I wanted to jot down some thoughts inspired by being at PCMI (Park City Mathematics Institute) this summer. Ideally, I would have been keeping a journal, and I’m sure I will fail to mention a lot of juicy tidbits that came out of our sessions and discussions. But here I go anyway…
- I liked Cal Armstrong’s comment on our last day about shooting for slow, nay “glacial” progress. It’s very tempting to try to change everything right away, and I know the kind of chaos and exhaustion that can lead to.
- Nonetheless, I want to make myself change, and constantly experiment. That’s the one word I wrote down on a card at the end of our sessions to remind myself of what I want to do this year.
- I learned that how I use the blackboard is not something I have ever thought through carefully. (That’s one of the many, many aspects of my teaching that come from the fact that I started at the college level, where thinking about pedagogy is nonexistent.) We were presented with a description of how a typical Japanese teacher uses the board, and while I was not convinced I need to switch to that style, it did make me think that here is yet another aspect of my practice that I need to evaluate. Given all the rest of my plans, that probably won’t happen in a serious way this year—see “glacial change” above.

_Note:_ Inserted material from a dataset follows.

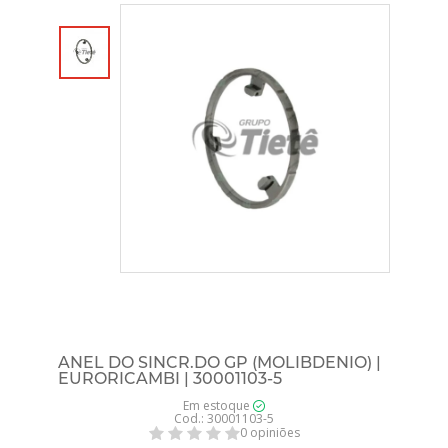
ANEL DO SINCR.DO GP (MOLIBDENIO) |
EURORICAMBI | 30001103-5
Em estoque
Cod.: 30001103-5
0 opiniões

- Both this year and last year emphasized for me the work I still need to do on specific strategies and moves to foster good student discussions. I was pleased to hear strategies from my fellow teachers in the program about explicitly addressing classroom norms with the kids, and working with them very openly to develop a safe, but productive and challenging, space for discussion and learning.
- It was great to work on deceptively simple, but ultimately rich, problems. Example (from John Mahoney): a restaurant charges $14.99 for a six-ounce steak and $19.99 for a nine-ounce steak. How much should it charge for a 20-ounce steak? (I may have change the numbers a bit.) The key was to let the discussion flow without channelling it into a single method for the “correct” solution. I love open-ended problems, but my tendency is to make them more general than this example, and sometimes a bit overwhelming in their open-endedness. It’s good to see the openness in even a seemingly simple problem.
That’s only a small sample of what came up during the three weeks, but that’s where I’ll stop for now.